*** GIVEN DATA Section Begins ***
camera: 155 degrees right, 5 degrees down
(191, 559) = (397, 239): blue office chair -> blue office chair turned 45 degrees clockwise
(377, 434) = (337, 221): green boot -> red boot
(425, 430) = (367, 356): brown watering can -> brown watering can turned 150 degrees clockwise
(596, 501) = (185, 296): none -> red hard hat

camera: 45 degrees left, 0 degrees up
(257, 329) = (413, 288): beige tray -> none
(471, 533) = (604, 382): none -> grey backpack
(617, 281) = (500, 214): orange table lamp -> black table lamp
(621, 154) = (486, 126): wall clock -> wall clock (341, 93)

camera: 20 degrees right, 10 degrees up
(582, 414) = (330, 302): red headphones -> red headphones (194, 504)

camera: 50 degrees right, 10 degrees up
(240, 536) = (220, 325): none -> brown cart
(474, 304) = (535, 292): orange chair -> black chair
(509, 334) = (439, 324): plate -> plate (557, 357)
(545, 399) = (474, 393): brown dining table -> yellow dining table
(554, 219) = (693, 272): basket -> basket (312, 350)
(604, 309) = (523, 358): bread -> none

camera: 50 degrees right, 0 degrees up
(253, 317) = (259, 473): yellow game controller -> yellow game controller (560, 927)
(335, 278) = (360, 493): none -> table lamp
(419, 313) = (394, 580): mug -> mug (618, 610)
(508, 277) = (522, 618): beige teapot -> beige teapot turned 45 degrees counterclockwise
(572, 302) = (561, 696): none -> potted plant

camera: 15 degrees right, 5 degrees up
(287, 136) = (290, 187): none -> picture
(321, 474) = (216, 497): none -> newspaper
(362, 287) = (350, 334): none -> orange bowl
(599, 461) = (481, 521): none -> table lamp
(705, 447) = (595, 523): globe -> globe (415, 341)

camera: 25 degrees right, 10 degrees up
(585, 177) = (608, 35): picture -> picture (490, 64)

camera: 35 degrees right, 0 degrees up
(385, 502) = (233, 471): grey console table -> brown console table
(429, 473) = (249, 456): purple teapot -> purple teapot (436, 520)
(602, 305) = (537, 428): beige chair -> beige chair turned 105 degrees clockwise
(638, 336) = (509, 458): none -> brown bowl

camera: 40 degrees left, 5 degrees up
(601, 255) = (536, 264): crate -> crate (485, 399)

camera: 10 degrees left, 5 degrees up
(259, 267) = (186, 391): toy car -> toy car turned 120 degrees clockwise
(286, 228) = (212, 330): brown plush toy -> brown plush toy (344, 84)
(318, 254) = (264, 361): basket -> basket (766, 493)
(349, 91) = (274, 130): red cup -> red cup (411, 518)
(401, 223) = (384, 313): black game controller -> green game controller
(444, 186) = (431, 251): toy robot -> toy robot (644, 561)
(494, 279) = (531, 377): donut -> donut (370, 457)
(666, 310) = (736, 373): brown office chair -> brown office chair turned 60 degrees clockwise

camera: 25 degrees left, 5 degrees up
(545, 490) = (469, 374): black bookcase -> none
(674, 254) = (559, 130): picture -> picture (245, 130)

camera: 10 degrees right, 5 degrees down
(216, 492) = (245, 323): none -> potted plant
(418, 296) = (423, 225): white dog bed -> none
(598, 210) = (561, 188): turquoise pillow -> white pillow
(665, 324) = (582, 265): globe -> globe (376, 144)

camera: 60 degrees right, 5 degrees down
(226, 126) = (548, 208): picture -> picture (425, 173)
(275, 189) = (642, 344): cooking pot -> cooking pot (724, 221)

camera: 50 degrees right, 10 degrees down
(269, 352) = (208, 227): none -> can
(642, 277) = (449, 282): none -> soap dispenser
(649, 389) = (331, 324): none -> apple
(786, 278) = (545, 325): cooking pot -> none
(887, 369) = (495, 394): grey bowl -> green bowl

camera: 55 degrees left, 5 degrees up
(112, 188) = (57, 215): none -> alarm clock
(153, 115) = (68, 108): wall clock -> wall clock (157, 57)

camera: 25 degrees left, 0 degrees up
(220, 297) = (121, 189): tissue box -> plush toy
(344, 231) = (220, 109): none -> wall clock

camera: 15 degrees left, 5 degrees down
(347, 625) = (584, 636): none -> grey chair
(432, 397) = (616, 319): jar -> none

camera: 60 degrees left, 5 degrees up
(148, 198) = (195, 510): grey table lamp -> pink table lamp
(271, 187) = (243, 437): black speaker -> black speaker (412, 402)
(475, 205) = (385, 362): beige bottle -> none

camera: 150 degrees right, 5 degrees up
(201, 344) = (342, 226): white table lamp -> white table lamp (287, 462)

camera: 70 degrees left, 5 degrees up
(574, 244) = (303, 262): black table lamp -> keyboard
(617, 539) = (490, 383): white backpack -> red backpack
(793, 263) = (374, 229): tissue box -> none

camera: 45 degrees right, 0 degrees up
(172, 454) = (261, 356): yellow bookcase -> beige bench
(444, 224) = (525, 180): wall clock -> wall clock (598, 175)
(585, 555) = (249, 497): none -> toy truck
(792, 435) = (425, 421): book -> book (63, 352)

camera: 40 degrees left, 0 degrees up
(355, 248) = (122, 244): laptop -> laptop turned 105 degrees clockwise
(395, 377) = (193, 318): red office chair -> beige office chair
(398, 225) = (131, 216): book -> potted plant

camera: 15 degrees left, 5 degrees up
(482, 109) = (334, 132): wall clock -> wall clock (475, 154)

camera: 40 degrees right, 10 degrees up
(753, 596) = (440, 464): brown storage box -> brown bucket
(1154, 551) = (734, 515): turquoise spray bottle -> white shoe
*** GIVEN DATA Section Ends ***
*WHAT IS REQUIRED:*
Pull out each record as written and restate it exactly.

*SOLVED EXERCISE:*
camera: 155 degrees right, 5 degrees down
(191, 559) = (397, 239): blue office chair -> blue office chair turned 45 degrees clockwise
(377, 434) = (337, 221): green boot -> red boot
(425, 430) = (367, 356): brown watering can -> brown watering can turned 150 degrees clockwise
(596, 501) = (185, 296): none -> red hard hat

camera: 45 degrees left, 0 degrees up
(257, 329) = (413, 288): beige tray -> none
(471, 533) = (604, 382): none -> grey backpack
(617, 281) = (500, 214): orange table lamp -> black table lamp
(621, 154) = (486, 126): wall clock -> wall clock (341, 93)

camera: 20 degrees right, 10 degrees up
(582, 414) = (330, 302): red headphones -> red headphones (194, 504)

camera: 50 degrees right, 10 degrees up
(240, 536) = (220, 325): none -> brown cart
(474, 304) = (535, 292): orange chair -> black chair
(509, 334) = (439, 324): plate -> plate (557, 357)
(545, 399) = (474, 393): brown dining table -> yellow dining table
(554, 219) = (693, 272): basket -> basket (312, 350)
(604, 309) = (523, 358): bread -> none

camera: 50 degrees right, 0 degrees up
(253, 317) = (259, 473): yellow game controller -> yellow game controller (560, 927)
(335, 278) = (360, 493): none -> table lamp
(419, 313) = (394, 580): mug -> mug (618, 610)
(508, 277) = (522, 618): beige teapot -> beige teapot turned 45 degrees counterclockwise
(572, 302) = (561, 696): none -> potted plant

camera: 15 degrees right, 5 degrees up
(287, 136) = (290, 187): none -> picture
(321, 474) = (216, 497): none -> newspaper
(362, 287) = (350, 334): none -> orange bowl
(599, 461) = (481, 521): none -> table lamp
(705, 447) = (595, 523): globe -> globe (415, 341)

camera: 25 degrees right, 10 degrees up
(585, 177) = (608, 35): picture -> picture (490, 64)

camera: 35 degrees right, 0 degrees up
(385, 502) = (233, 471): grey console table -> brown console table
(429, 473) = (249, 456): purple teapot -> purple teapot (436, 520)
(602, 305) = (537, 428): beige chair -> beige chair turned 105 degrees clockwise
(638, 336) = (509, 458): none -> brown bowl

camera: 40 degrees left, 5 degrees up
(601, 255) = (536, 264): crate -> crate (485, 399)

camera: 10 degrees left, 5 degrees up
(259, 267) = (186, 391): toy car -> toy car turned 120 degrees clockwise
(286, 228) = (212, 330): brown plush toy -> brown plush toy (344, 84)
(318, 254) = (264, 361): basket -> basket (766, 493)
(349, 91) = (274, 130): red cup -> red cup (411, 518)
(401, 223) = (384, 313): black game controller -> green game controller
(444, 186) = (431, 251): toy robot -> toy robot (644, 561)
(494, 279) = (531, 377): donut -> donut (370, 457)
(666, 310) = (736, 373): brown office chair -> brown office chair turned 60 degrees clockwise

camera: 25 degrees left, 5 degrees up
(545, 490) = (469, 374): black bookcase -> none
(674, 254) = (559, 130): picture -> picture (245, 130)

camera: 10 degrees right, 5 degrees down
(216, 492) = (245, 323): none -> potted plant
(418, 296) = (423, 225): white dog bed -> none
(598, 210) = (561, 188): turquoise pillow -> white pillow
(665, 324) = (582, 265): globe -> globe (376, 144)

camera: 60 degrees right, 5 degrees down
(226, 126) = (548, 208): picture -> picture (425, 173)
(275, 189) = (642, 344): cooking pot -> cooking pot (724, 221)

camera: 50 degrees right, 10 degrees down
(269, 352) = (208, 227): none -> can
(642, 277) = (449, 282): none -> soap dispenser
(649, 389) = (331, 324): none -> apple
(786, 278) = (545, 325): cooking pot -> none
(887, 369) = (495, 394): grey bowl -> green bowl

camera: 55 degrees left, 5 degrees up
(112, 188) = (57, 215): none -> alarm clock
(153, 115) = (68, 108): wall clock -> wall clock (157, 57)

camera: 25 degrees left, 0 degrees up
(220, 297) = (121, 189): tissue box -> plush toy
(344, 231) = (220, 109): none -> wall clock

camera: 15 degrees left, 5 degrees down
(347, 625) = (584, 636): none -> grey chair
(432, 397) = (616, 319): jar -> none

camera: 60 degrees left, 5 degrees up
(148, 198) = (195, 510): grey table lamp -> pink table lamp
(271, 187) = (243, 437): black speaker -> black speaker (412, 402)
(475, 205) = (385, 362): beige bottle -> none

camera: 150 degrees right, 5 degrees up
(201, 344) = (342, 226): white table lamp -> white table lamp (287, 462)

camera: 70 degrees left, 5 degrees up
(574, 244) = (303, 262): black table lamp -> keyboard
(617, 539) = (490, 383): white backpack -> red backpack
(793, 263) = (374, 229): tissue box -> none

camera: 45 degrees right, 0 degrees up
(172, 454) = (261, 356): yellow bookcase -> beige bench
(444, 224) = (525, 180): wall clock -> wall clock (598, 175)
(585, 555) = (249, 497): none -> toy truck
(792, 435) = (425, 421): book -> book (63, 352)

camera: 40 degrees left, 0 degrees up
(355, 248) = (122, 244): laptop -> laptop turned 105 degrees clockwise
(395, 377) = (193, 318): red office chair -> beige office chair
(398, 225) = (131, 216): book -> potted plant

camera: 15 degrees left, 5 degrees up
(482, 109) = (334, 132): wall clock -> wall clock (475, 154)

camera: 40 degrees right, 10 degrees up
(753, 596) = (440, 464): brown storage box -> brown bucket
(1154, 551) = (734, 515): turquoise spray bottle -> white shoe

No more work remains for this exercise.